I'm testing out paddle OCR for tables.
First I'm downloading all the necessery weights:
# Download the PP-OCRv3 text detection model and unzip it
wget https://paddleocr.bj.bcebos.com/PP-OCRv3/english/en_PP-OCRv3_det_infer.tar && tar xf en_PP-OCRv3_det_infer.tar
# Download the PP-OCRv3 text recognition model and unzip it
wget https://paddleocr.bj.bcebos.com/PP-OCRv3/english/en_PP-OCRv3_rec_infer.tar && tar xf en_PP-OCRv3_rec_infer.tar
# Download the PP-StructureV2 form recognition model and unzip it
wget https://paddleocr.bj.bcebos.com/ppstructure/models/slanet/en_ppstructure_mobile_v2.0_SLANet_infer.tar && tar xf en_ppstructure_mobile_v2.0_SLANet_infer.tar
And also using the recommended version:
pip install "paddleocr>=2.0.1"
I've modified the predict_table.py
file based upon my need (rest is available @ https://github.com/PaddlePaddle/PaddleOCR/blob/b318d204fa4b984a76edee167a5cb867e5b85838/ppstructure/table/predict_table.py):
def process_image_and_extract_table(det_model_dir, rec_model_dir, table_model_dir,rec_char_dict_path, table_char_dict_path, image_path, output_dir):
args = parse_args()
args.det_model_dir = det_model_dir
args.rec_model_dir = rec_model_dir
args.table_model_dir = table_model_dir
args.rec_char_dict_path = rec_char_dict_path
args.table_char_dict_path = table_char_dict_path
args.image_dir = image_path
args.output = output_dir
os.makedirs(args.output, exist_ok=True)
table_sys = TableSystem(args)
output_path = table_sys.extract_tables(image_path)
return output_path
And calling this function like this:
import os
from PIL import Image
from paddleocr import PaddleOCR,draw_ocr
# import table.meaw as meaw
# from table import meaw
# from table.predict_table import process_image_and_extract_table
from predict_table import process_image_and_extract_table
c_dir = "files"
# print(os.listdir(c_dir))
files = [os.path.join(c_dir,x) for x in os.listdir(c_dir) if x.endswith(".PNG")]
print(files)
ocr = PaddleOCR(use_angle_cls=True, lang='en')
for file in files:
img_file = file + ".tem.png"
print(file)
result = ocr.ocr(file, cls=True)
# result = ocr.ocr(file, cls=True, type='structure')

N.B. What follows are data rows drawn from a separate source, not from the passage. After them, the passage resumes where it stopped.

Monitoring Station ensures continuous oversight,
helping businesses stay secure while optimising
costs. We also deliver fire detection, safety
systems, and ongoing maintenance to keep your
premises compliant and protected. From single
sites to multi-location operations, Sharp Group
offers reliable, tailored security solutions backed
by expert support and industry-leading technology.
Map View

print("---------------------------------------")
print(result)
print(len(result))
print(len(result[0]))
print("***************************************")
result = result[0]
image = Image.open(file).convert('RGB')
boxes = [line[0] for line in result]
txts = [line[1][0] for line in result]
scores = [line[1][1] for line in result]
im_show = draw_ocr(image, boxes, txts, scores, font_path='./Roboto-Thin.ttf')

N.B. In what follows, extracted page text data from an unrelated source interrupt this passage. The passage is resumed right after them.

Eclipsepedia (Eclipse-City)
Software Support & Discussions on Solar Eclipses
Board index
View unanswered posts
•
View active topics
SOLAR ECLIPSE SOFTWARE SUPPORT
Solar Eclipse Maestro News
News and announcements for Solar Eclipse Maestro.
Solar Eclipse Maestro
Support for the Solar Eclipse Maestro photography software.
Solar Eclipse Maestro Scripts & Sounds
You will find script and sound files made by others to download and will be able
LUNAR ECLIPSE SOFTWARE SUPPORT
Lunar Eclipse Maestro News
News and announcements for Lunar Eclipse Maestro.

im_show = Image.fromarray(im_show)
im_show.save(img_file)
output_path = process_image_and_extract_table(
det_model_dir='./en_PP-OCRv3_det_infer',
rec_model_dir='./en_PP-OCRv3_rec_infer',
table_model_dir='./en_ppstructure_mobile_v2.0_SLANet_infer',
rec_char_dict_path='./ppocr_keys_v1.txt',
table_char_dict_path='./table_structure_dict.txt',
image_path=file,
output_dir='./out'
)
print("Table extracted and saved to:", output_path)
# im_show.show("demo")
# break
I've downloaded other necessery files from here:
- https://github.com/PaddlePaddle/PaddleOCR/blob/b318d204fa4b984a76edee167a5cb867e5b85838/ppocr/utils/ppocr_keys_v1.txt (don't know what is this, their codebase isn't that much documented;)
- https://github.com/PaddlePaddle/PaddleOCR/blob/b318d204fa4b984a76edee167a5cb867e5b85838/ppocr/utils/dict/table_structure_dict.txt
Now as a result, I'm getting chinese outputs. How can I resolve this issue??